Maximum number of active tasks¶
When you have tasks that take up a lot of memory you can do a few things:
Limit the number of jobs (i.e., the number of tasks currently being available to the workers, tasks that are in the queue ready to be processed).
Limit the number of active tasks
The first option is the most obvious one to save memory when the processes themselves use up much memory. The second is convenient when the argument list takes up too much memory. For example, suppose you want to kick off an enormous amount of jobs (let’s say a billion) of which the arguments take up 1 KB per task (e.g., large strings), then that task queue would take up ~1 TB of memory!
In such cases, a good rule of thumb would be to have twice the amount of active chunks of tasks than there are jobs. This means that when all workers complete their task at the same time each would directly be able to continue with another task. When workers take on their new tasks the generator of tasks is iterated to the point that again there would be twice the amount of active chunks of tasks.
In MPIRE, the maximum number of active tasks by default is set to n_jobs * chunk_size * 2
, so you don’t have to
tweak it for memory optimization.

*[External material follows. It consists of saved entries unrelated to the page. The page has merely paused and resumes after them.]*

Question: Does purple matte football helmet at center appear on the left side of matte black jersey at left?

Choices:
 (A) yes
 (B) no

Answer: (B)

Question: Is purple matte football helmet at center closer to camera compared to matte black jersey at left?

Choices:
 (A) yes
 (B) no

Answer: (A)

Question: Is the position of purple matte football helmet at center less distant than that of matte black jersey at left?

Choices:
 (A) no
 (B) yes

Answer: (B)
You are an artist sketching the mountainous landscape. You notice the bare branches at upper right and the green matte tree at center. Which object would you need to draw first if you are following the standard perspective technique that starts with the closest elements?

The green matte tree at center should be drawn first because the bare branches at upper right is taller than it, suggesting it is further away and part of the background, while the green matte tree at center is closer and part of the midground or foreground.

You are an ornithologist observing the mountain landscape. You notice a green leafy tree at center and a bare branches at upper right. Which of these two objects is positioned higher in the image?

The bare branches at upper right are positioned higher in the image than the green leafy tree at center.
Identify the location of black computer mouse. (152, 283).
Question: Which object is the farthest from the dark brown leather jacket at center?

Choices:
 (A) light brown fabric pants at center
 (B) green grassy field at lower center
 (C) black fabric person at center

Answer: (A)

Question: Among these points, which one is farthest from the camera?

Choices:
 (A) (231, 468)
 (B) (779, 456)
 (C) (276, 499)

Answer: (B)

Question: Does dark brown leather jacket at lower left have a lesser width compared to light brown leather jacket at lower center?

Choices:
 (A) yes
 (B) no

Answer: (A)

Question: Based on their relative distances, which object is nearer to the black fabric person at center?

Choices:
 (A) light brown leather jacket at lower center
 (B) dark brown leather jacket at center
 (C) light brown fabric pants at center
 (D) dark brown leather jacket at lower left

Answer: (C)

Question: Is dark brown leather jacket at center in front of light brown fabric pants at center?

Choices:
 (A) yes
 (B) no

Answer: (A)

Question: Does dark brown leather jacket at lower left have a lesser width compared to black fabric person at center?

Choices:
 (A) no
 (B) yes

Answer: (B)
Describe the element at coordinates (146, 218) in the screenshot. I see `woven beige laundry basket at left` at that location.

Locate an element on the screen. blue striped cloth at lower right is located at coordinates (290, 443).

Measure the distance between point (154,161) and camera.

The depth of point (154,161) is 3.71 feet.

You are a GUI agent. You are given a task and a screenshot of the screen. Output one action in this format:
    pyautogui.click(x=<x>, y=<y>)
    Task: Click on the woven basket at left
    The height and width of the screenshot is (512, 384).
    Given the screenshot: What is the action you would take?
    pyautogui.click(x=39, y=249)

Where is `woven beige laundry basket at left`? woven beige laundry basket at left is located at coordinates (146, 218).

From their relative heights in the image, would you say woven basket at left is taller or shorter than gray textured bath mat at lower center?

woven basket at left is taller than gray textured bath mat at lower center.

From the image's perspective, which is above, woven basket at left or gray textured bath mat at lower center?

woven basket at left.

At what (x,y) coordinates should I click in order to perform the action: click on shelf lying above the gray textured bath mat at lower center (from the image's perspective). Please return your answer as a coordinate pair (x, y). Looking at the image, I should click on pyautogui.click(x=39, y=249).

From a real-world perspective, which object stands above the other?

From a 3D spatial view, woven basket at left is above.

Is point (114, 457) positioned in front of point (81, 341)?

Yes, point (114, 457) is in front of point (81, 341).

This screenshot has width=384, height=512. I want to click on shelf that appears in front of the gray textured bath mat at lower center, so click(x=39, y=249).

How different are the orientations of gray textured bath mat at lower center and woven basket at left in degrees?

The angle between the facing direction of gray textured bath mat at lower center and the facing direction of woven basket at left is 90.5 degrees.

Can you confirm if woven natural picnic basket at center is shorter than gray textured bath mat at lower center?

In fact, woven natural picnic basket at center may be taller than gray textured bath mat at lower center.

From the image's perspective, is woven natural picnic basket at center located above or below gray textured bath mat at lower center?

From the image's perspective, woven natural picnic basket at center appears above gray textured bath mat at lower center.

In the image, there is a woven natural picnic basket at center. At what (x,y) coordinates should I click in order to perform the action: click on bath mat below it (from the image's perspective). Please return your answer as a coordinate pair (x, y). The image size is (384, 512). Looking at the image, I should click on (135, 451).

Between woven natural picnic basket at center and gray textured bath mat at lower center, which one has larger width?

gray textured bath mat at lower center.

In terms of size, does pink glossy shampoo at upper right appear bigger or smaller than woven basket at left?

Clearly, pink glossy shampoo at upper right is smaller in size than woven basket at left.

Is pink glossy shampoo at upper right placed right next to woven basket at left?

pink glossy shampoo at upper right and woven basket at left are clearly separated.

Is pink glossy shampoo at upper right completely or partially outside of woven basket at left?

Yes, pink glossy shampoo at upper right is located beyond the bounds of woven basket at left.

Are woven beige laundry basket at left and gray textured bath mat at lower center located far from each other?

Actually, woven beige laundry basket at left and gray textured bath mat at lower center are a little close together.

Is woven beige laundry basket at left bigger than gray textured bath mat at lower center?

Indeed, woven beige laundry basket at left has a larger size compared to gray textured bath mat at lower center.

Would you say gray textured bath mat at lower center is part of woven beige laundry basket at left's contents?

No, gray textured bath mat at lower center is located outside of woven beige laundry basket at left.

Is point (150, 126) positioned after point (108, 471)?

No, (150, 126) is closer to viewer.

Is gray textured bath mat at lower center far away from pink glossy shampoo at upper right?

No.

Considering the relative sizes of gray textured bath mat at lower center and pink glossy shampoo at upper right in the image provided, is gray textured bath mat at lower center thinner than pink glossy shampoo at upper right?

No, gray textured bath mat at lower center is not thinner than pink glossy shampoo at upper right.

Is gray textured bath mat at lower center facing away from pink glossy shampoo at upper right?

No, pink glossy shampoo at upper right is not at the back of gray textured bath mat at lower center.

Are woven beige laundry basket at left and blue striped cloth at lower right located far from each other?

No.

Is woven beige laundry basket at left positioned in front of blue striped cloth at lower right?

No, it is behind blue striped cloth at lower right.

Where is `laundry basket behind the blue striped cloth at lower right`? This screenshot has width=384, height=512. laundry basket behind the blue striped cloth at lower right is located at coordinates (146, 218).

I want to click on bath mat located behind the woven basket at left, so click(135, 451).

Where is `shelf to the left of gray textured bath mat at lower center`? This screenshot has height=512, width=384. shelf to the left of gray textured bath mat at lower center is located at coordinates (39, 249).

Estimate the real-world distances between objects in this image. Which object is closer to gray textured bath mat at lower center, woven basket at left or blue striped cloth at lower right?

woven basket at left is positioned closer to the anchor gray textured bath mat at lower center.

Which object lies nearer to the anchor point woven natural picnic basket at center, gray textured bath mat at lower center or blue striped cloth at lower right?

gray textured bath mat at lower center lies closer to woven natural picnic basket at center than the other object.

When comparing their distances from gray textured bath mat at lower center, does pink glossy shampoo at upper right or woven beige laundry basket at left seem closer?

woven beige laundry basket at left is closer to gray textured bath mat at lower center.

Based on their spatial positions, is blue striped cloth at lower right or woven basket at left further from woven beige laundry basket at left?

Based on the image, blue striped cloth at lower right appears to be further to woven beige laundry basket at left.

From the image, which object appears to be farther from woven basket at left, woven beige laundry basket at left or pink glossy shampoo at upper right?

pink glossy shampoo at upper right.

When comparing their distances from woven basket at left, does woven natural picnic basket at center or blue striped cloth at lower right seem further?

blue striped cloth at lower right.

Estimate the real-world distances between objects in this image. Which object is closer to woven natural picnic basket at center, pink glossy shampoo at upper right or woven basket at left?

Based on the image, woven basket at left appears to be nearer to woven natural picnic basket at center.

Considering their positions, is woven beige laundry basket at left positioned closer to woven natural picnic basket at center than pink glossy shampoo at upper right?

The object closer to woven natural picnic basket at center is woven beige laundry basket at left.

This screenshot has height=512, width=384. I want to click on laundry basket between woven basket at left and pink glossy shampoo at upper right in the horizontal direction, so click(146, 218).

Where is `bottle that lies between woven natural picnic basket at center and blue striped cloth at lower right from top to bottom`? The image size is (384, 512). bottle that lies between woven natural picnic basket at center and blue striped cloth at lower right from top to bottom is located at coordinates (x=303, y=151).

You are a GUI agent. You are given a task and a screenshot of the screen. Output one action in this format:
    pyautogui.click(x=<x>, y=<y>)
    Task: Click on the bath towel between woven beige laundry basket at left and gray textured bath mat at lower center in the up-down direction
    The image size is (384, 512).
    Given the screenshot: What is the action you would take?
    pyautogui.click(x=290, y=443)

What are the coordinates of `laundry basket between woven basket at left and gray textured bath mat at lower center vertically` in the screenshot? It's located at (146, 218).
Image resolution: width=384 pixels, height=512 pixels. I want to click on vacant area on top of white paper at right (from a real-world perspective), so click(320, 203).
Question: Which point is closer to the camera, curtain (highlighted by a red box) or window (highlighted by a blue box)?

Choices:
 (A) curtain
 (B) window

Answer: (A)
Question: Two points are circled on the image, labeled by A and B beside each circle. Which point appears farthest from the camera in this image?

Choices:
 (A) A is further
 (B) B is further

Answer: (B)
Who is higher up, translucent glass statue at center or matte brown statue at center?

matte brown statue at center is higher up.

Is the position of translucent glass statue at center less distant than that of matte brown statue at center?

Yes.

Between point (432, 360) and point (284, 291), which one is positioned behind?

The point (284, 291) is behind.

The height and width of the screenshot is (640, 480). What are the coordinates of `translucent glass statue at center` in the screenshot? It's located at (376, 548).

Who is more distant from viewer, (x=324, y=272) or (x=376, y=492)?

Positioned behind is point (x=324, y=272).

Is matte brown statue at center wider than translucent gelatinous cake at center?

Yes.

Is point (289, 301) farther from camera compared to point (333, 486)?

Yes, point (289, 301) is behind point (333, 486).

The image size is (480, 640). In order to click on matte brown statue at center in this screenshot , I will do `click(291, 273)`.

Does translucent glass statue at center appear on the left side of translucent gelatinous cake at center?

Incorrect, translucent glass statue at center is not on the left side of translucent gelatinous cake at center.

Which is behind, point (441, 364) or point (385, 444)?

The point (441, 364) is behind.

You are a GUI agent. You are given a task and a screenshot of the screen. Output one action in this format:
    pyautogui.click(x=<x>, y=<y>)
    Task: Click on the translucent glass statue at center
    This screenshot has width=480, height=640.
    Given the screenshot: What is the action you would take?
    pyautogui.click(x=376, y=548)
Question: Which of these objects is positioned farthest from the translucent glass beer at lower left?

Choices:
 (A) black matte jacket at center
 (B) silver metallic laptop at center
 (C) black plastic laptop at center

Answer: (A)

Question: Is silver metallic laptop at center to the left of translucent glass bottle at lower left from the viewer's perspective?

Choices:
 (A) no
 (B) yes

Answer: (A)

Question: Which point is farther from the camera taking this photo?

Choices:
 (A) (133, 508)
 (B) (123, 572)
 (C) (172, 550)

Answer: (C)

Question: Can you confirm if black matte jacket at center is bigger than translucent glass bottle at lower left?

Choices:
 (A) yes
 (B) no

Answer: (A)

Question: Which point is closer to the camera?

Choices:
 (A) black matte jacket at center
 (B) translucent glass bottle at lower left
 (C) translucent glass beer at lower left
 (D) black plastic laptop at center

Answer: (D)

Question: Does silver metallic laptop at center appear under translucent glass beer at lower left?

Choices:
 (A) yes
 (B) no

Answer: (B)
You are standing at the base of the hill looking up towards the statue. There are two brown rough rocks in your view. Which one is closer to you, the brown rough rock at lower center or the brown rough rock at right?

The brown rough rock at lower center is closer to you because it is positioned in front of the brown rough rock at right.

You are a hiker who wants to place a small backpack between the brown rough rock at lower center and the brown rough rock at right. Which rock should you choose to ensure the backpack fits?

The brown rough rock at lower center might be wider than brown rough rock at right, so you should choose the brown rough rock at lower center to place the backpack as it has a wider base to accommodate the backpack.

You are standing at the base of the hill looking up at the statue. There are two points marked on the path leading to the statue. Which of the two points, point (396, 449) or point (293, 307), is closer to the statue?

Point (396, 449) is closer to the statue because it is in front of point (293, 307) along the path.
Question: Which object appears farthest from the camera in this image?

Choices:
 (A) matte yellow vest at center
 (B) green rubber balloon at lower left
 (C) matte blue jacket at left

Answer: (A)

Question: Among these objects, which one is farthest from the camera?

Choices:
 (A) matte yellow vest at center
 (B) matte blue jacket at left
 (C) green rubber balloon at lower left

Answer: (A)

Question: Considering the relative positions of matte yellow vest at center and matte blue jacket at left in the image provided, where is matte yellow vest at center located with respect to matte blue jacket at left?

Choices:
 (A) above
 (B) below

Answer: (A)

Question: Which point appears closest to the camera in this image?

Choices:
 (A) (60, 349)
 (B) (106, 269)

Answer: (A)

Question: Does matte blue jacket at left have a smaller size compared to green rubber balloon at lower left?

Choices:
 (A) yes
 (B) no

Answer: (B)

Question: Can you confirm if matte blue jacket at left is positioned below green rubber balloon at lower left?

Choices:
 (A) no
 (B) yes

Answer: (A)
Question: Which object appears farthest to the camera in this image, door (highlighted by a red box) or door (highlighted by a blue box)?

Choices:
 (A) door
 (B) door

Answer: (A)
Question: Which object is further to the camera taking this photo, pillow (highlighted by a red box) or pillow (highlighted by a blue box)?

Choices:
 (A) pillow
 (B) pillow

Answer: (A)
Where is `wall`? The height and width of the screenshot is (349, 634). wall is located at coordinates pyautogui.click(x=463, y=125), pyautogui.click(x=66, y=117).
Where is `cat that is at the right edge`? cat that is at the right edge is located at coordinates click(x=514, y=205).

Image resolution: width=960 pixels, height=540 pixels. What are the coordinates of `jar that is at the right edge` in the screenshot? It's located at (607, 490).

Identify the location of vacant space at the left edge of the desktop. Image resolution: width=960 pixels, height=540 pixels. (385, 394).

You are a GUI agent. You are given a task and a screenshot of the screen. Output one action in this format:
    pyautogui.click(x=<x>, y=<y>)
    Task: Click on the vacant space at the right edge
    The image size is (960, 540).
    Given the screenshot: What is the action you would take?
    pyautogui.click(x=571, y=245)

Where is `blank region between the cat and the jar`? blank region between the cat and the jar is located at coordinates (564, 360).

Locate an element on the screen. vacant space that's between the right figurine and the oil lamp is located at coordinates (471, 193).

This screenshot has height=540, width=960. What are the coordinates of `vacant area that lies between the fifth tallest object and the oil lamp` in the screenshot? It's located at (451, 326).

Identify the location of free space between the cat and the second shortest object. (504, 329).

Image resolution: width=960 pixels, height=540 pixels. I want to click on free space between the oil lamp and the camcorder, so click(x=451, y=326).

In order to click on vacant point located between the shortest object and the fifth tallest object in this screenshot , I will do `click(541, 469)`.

If, for whatever reason, you want to change this behavior, you can do so by setting
the max_active_tasks
parameter:
with WorkerPool(n_jobs=4) as pool:
results = pool.map(task, range(int(1e300)), iterable_len=int(1e300),
chunk_size=int(1e5), max_tasks_active=4 * int(1e5))
Note
Setting the max_tasks_active
parameter to a value lower than n_jobs * chunk_size
can result in some workers
not being able to do anything.